While investigating this, we discovered that one of the blade servers could only see one path to its disks, not two. Strange. Fortunately, THAT blade wasn’t mission-critical on a Friday, so I power cycled it.
And it powered back up. And it promptly lost connection to its disks entirely, causing the SAN switches to display the same mysterious error they did with the first blade — the one that nobody at HP had heard of, could find in their documentation, or even on Google. Yes, that’s right. Apparently power cycling a server means it loses access to its disks.
Faced with the prospect of our network coming to a halt if anything else rebooted (or worse, if the problem started happening without a reboot), we decided we’d power cycle one switch now and see what would happen. If it worked out, our problems would be fixed. If not, at least things would go down in our and HP’s presence.
And that… worked? What? Yes. Power cycling the switch fixed every problem over the course of about 2 minutes, without us having to do anything.
Meanwhile, HP calls back to say, “Uhm, that firmware upgrade we told you to do?
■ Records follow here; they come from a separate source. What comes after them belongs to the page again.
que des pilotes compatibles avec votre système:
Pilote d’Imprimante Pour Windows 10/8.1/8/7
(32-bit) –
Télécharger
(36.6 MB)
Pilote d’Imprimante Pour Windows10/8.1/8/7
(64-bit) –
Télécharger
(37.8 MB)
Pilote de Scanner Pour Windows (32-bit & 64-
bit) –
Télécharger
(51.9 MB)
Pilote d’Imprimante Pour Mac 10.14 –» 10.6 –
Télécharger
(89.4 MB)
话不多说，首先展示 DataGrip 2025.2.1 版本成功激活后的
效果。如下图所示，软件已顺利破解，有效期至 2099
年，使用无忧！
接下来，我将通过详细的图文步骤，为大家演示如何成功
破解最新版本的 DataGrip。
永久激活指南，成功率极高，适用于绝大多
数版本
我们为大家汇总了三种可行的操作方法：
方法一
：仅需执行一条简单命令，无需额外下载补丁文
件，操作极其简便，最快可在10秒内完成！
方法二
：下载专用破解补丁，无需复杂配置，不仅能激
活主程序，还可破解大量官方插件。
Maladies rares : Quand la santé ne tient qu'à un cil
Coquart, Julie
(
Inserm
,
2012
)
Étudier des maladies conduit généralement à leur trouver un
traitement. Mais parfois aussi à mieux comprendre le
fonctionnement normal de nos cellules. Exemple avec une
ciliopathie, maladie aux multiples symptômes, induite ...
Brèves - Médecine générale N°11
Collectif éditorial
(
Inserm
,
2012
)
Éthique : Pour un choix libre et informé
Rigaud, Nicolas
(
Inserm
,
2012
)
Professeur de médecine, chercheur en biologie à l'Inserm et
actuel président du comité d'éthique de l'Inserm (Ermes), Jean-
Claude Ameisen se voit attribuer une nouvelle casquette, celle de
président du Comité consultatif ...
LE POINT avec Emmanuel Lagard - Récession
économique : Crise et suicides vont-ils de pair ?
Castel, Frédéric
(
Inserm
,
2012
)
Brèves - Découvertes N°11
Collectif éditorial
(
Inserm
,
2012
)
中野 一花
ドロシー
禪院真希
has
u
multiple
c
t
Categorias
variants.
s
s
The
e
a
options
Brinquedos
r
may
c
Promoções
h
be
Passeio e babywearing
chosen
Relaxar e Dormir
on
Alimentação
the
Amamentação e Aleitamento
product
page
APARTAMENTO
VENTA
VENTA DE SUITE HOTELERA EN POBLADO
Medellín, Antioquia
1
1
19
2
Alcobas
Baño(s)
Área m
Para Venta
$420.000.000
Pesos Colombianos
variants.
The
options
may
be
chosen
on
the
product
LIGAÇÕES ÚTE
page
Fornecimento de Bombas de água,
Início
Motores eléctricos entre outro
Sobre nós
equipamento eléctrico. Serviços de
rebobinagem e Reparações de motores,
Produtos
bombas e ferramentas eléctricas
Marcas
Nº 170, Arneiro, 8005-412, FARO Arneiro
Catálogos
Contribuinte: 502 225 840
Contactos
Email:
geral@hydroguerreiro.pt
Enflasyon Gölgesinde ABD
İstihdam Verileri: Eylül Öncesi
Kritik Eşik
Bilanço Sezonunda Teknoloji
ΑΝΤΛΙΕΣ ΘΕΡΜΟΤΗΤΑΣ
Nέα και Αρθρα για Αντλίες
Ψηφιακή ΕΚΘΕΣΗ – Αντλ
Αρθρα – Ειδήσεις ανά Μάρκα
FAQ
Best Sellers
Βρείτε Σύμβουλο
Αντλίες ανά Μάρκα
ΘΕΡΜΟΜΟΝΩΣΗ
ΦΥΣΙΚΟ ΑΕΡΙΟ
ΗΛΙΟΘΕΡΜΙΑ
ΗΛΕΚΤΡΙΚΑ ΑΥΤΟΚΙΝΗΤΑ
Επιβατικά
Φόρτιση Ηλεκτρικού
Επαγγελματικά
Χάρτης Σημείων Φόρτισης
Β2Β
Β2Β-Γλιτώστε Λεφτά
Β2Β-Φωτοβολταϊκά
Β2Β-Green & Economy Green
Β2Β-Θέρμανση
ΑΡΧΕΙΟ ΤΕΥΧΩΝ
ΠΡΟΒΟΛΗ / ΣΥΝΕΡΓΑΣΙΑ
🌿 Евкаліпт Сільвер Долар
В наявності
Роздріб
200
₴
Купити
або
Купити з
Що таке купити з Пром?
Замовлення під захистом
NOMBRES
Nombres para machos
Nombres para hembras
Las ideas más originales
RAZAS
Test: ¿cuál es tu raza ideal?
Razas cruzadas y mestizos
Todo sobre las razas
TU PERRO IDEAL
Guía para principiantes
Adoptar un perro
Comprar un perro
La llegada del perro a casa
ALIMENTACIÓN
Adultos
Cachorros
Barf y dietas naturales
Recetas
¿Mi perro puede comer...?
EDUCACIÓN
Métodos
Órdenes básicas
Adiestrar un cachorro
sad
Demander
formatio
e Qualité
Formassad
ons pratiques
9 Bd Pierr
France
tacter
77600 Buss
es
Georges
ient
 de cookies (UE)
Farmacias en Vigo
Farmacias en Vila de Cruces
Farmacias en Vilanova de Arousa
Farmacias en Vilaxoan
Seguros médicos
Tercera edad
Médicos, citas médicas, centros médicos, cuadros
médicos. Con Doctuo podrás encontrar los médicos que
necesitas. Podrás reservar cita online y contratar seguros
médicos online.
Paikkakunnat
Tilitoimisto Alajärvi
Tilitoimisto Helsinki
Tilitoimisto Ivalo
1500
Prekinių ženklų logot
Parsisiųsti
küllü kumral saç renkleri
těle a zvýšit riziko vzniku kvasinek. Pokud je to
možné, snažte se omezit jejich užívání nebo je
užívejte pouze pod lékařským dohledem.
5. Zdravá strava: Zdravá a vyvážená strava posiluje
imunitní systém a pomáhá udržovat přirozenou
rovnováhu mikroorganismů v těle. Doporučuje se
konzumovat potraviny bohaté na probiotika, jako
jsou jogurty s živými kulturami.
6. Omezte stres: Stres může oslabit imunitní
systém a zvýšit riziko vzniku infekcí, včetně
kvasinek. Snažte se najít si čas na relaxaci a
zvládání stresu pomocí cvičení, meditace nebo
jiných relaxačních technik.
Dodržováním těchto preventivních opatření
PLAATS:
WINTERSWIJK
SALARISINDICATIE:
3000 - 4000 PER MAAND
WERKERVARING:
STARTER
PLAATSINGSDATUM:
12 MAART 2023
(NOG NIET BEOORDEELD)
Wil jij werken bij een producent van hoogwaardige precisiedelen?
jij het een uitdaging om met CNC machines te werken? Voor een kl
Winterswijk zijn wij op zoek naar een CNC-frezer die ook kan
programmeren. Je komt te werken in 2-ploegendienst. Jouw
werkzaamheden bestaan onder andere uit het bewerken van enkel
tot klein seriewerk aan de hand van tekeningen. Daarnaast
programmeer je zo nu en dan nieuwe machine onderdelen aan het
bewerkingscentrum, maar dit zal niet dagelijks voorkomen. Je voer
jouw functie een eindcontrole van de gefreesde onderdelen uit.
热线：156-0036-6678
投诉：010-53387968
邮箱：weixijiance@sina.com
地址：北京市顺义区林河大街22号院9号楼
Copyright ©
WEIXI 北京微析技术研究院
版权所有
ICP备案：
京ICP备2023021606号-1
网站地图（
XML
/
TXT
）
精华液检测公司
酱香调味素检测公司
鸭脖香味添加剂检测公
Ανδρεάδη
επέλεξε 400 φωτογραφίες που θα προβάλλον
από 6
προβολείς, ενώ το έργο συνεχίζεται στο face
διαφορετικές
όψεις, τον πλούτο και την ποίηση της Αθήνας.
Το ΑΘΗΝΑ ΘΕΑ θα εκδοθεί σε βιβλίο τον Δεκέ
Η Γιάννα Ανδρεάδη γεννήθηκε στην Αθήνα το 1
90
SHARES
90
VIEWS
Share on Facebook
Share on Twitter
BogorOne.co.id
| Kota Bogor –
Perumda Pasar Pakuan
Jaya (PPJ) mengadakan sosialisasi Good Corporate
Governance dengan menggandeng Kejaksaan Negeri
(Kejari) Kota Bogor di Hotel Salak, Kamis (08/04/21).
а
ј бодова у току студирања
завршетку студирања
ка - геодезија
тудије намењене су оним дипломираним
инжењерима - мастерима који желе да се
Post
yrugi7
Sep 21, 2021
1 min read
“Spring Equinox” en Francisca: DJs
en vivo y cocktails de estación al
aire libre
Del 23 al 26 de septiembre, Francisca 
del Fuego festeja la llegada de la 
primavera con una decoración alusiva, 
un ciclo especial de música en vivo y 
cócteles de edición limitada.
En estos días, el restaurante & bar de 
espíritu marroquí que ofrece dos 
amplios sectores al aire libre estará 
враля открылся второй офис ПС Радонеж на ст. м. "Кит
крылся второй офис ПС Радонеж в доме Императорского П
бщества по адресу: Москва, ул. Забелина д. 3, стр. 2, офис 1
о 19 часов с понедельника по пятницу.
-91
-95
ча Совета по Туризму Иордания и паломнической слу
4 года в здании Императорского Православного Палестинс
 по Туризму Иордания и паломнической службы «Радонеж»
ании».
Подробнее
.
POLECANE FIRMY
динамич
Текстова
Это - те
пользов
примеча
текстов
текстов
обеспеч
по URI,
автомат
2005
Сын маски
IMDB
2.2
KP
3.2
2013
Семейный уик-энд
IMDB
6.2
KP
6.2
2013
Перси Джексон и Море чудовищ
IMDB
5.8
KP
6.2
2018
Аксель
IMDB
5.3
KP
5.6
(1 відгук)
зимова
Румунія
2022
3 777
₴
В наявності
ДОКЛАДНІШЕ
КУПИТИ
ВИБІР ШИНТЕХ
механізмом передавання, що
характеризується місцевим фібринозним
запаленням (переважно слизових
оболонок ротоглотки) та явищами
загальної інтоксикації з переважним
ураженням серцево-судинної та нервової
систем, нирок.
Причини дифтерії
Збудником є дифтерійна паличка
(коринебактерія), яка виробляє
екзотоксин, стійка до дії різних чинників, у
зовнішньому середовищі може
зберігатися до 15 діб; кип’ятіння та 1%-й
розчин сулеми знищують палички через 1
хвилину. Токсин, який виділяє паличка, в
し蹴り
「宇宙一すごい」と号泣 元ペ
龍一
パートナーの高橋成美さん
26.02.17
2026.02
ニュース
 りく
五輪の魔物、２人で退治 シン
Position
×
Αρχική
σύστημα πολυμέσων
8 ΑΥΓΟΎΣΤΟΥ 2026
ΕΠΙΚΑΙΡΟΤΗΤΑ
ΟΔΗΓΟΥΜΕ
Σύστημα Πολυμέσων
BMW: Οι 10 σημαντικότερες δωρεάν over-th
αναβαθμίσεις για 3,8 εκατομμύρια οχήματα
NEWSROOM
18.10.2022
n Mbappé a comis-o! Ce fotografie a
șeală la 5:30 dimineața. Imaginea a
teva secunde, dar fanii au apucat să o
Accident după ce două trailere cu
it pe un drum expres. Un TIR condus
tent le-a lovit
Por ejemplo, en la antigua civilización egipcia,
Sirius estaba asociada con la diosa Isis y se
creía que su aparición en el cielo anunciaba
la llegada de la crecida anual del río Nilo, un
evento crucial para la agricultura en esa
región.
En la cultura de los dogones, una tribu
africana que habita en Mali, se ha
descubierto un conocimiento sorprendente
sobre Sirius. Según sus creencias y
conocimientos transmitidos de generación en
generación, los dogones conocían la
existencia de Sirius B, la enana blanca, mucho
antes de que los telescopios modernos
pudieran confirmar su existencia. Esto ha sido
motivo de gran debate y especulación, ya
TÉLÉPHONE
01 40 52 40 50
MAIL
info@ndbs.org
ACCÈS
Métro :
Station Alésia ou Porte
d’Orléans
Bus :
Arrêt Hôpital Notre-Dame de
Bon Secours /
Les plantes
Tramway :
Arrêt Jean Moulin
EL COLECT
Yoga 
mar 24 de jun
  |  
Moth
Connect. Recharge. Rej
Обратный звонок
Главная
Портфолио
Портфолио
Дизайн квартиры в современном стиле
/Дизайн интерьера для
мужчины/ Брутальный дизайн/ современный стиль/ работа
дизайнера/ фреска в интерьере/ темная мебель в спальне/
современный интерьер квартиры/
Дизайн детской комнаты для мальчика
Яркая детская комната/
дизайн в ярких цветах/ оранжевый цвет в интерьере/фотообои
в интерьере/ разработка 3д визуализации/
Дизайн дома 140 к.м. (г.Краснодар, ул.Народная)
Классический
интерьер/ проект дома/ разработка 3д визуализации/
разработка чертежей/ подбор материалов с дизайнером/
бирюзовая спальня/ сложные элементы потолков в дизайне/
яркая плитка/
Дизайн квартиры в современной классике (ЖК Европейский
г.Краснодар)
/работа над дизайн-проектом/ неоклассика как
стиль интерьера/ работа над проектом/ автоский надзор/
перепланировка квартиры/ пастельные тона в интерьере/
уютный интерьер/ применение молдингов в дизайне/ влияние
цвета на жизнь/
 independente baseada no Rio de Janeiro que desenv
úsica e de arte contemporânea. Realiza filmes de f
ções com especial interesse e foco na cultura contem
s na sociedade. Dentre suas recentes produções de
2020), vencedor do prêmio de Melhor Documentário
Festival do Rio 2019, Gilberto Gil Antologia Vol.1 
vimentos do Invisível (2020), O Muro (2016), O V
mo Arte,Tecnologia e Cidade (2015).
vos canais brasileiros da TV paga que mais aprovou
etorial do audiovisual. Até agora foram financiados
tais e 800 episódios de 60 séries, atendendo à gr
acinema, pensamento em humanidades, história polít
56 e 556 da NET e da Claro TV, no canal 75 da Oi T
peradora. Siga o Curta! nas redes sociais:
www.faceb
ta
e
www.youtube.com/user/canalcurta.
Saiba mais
DON’T DO IT!” We power cycle the other switch, and have a normal SAN life again.
I let out a “WOOHOO!” My colleague, however, had the opposite reaction. “Now we’ll never be able to reproduce this problem to get it fixed!” Fair point, I suppose.
Then began the fairly quick job of migrating ERP back to its rightful home — it’s all on Xen already, designed to be nimble for just these circumstances. Full speed restored 4:55PM today.
So, to cap it all off, within the space of four hours, we had fail:
- One ERP database
- ERP server’s motherboard
- Two fiber optic switches — but only regarding their ability to talk to machines recently rebooted
- And possibly one FC controller
Murphy, I hate you.
The one fun moment out of this was this conversation:
Me to HP guy: “So yeah, that machine you’ve got open wasn’t rebooted in 392 days until today.”
HP guy: “WOW! That’s INCRED — oh wait, are you running Linux on it?”
HP: “Figures. No WAY you’d get that kind of uptime from Windows.”
And here he was going to be all impressed.